Specifically, around 59 percent of women in the endocrine therapy-only arm and 81 percent in the chemo-endocrine therapy arm stopped having regular periods in the first two years in the study and had numerically better invasive-disease free survival compared to those still having regular menses. This raises the question, "Is the benefit from chemotherapy actually from ovarian suppression or the chemotherapy itself?" wondered Anne Blaes, director of cancer survivorship services and translational research within the University of Minnesota's Masonic Cancer Center, while reviewing the updated RxPONDER data at the meeting. "This question still remains."
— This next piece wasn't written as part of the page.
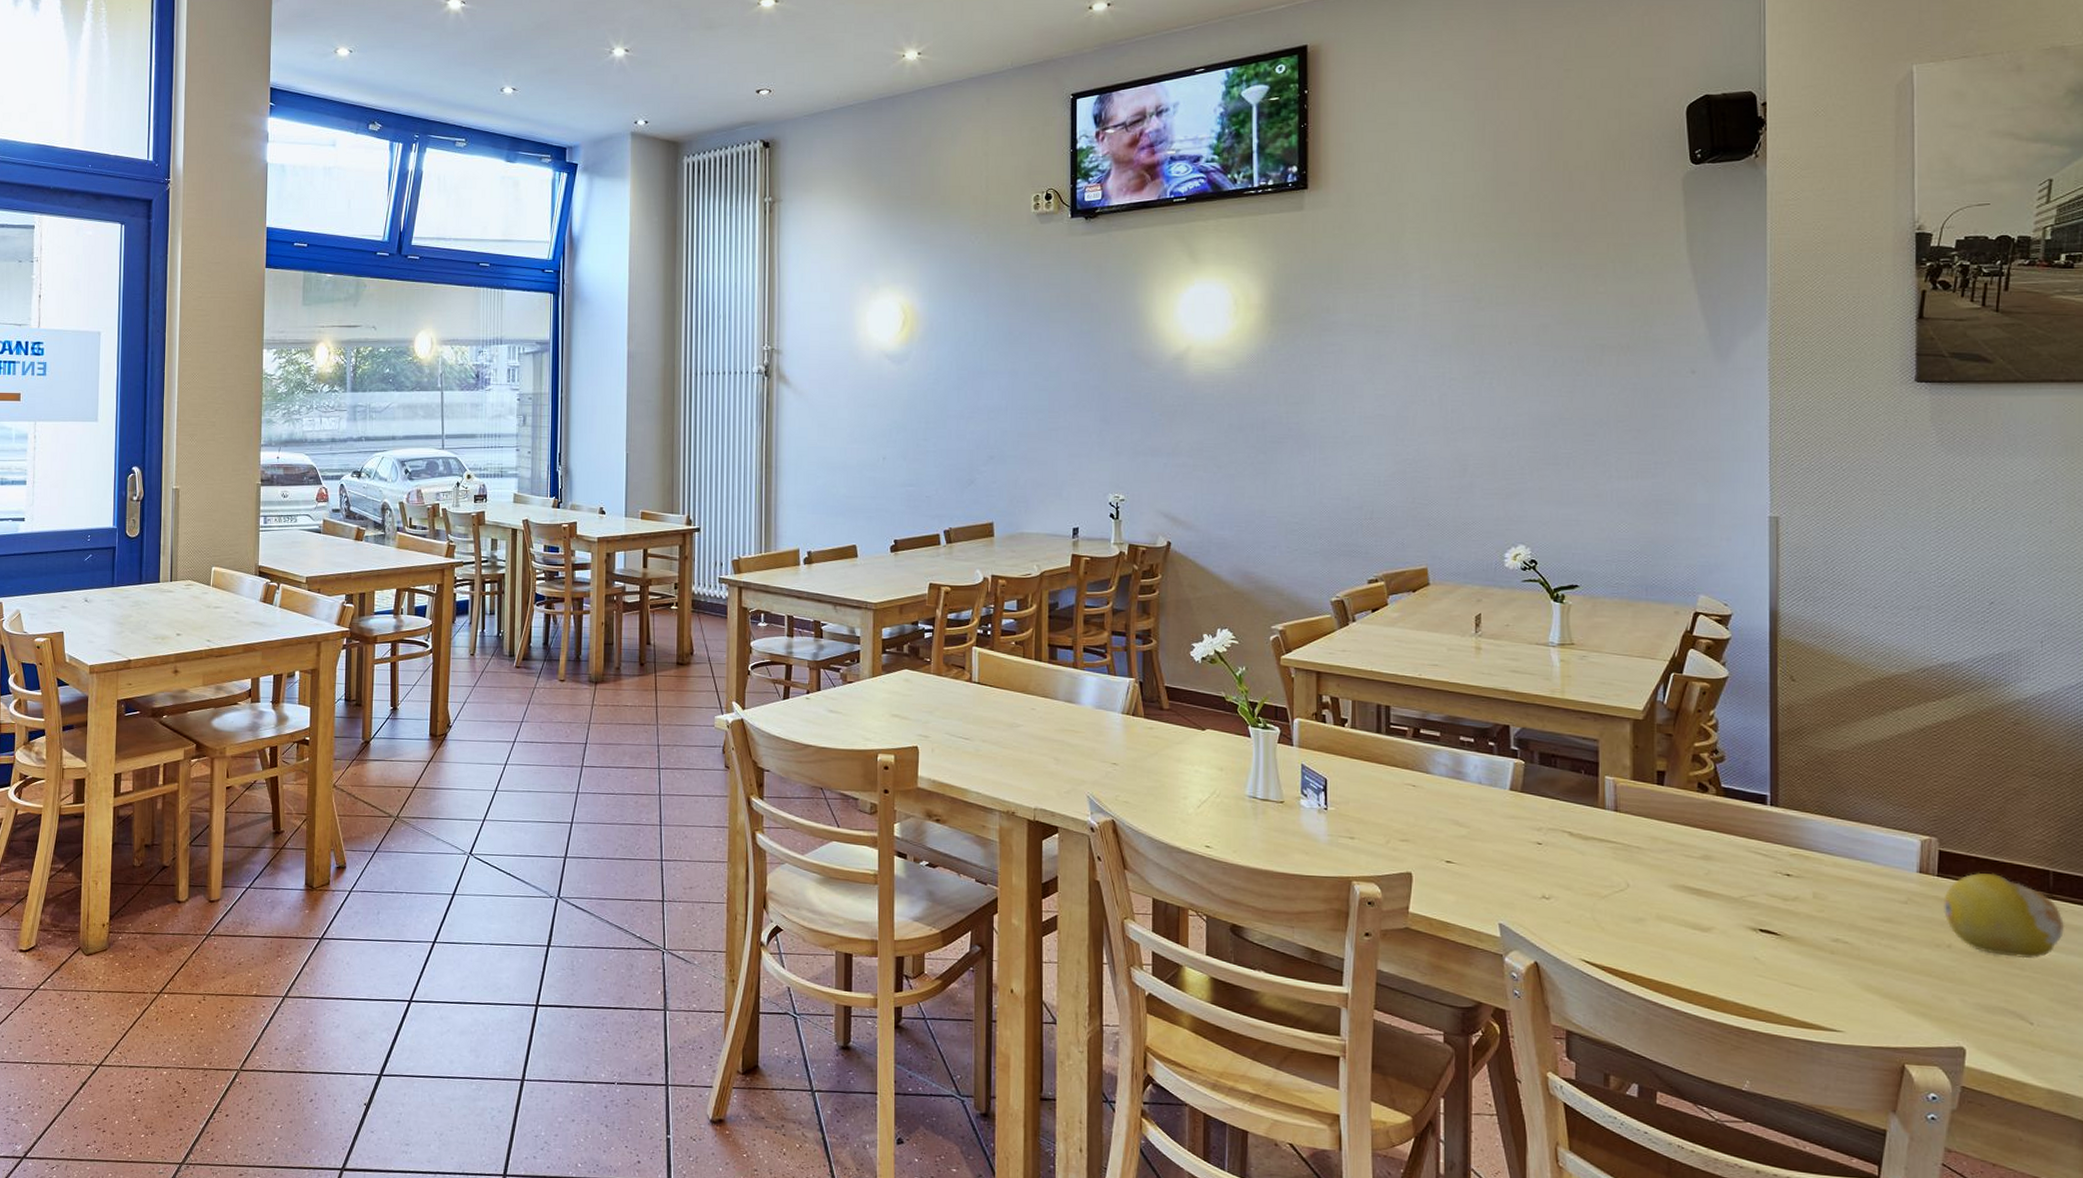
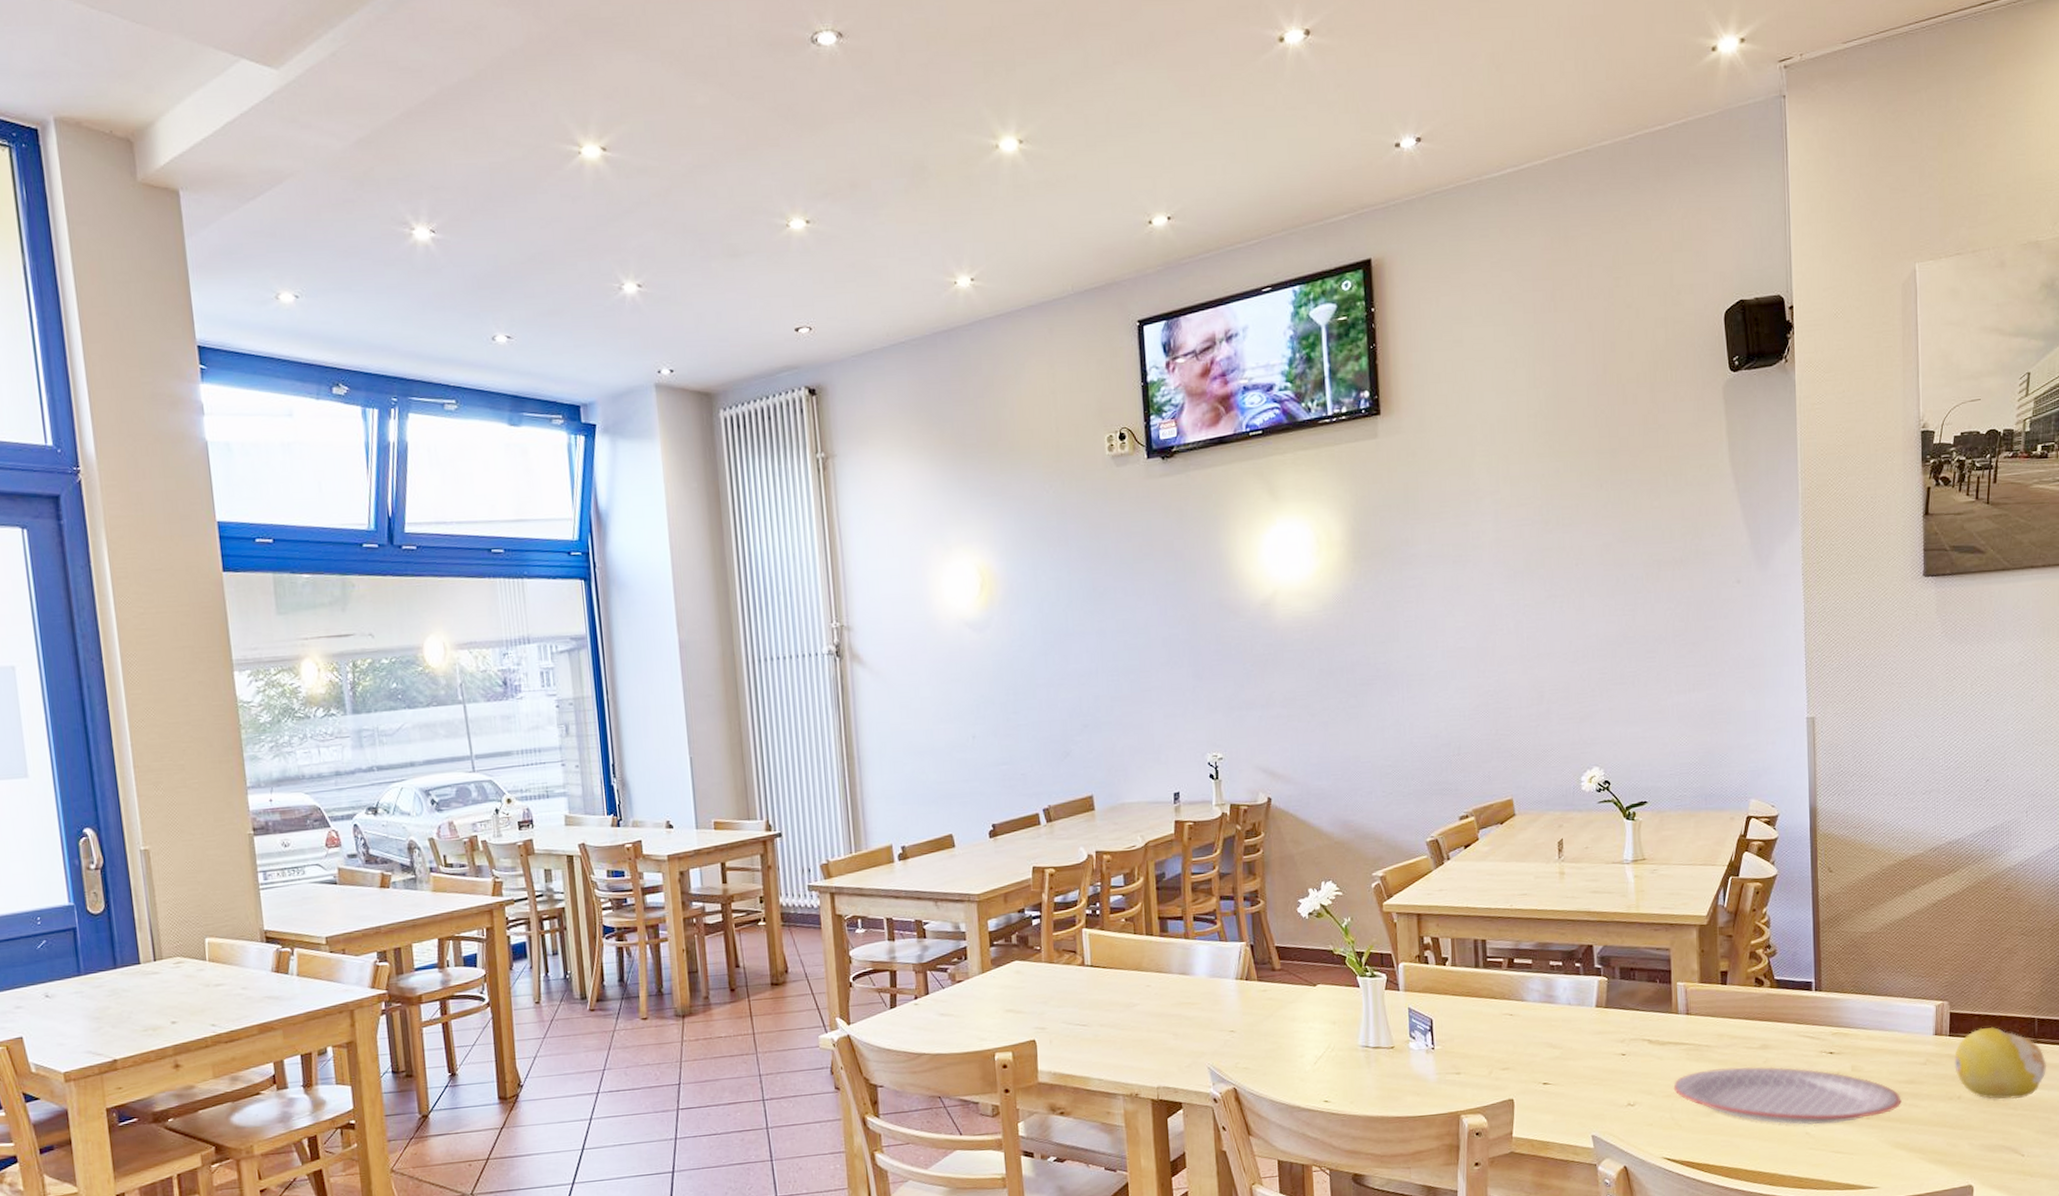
plate: none [1596,873,1875,954] -> present [1673,1066,1902,1125]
While it's clear that the RxPONDER data shows that some premenopausal women with an Oncotype DX recurrence score of between 0 and 25 derive benefit from chemotherapy followed by endocrine therapy, Kalinsky cautioned oncologists at the meeting from drawing definitive conclusions based on the exploratory analysis he presented. "It remains unclear if ovarian function suppression can replace chemotherapy in premenopausal women with hormone receptor-positive, HER2-negative, node-positive breast cancer," he said. "We conclude that a future randomized trial should be considered to address this important clinical question in a genomically defined population."
Rick Baehner, chief medical officer of precision oncology at Exact Sciences, indicated the company is committed to supporting future clinical trials that will improve the utility of Oncotype DX recurrence scores and help oncologists personalize the use of chemotherapy, endocrine therapy, and ovarian function suppression in premenopausal breast cancer patients. "The breast [cancer] community is discussing a randomized clinical trial to assess whether premenopausal patients with recurrence scores of 0 to 25 benefit from endocrine therapy plus chemotherapy; endocrine therapy plus ovarian function suppression; or endocrine therapy plus ovarian function suppression plus chemotherapy," Baehner said.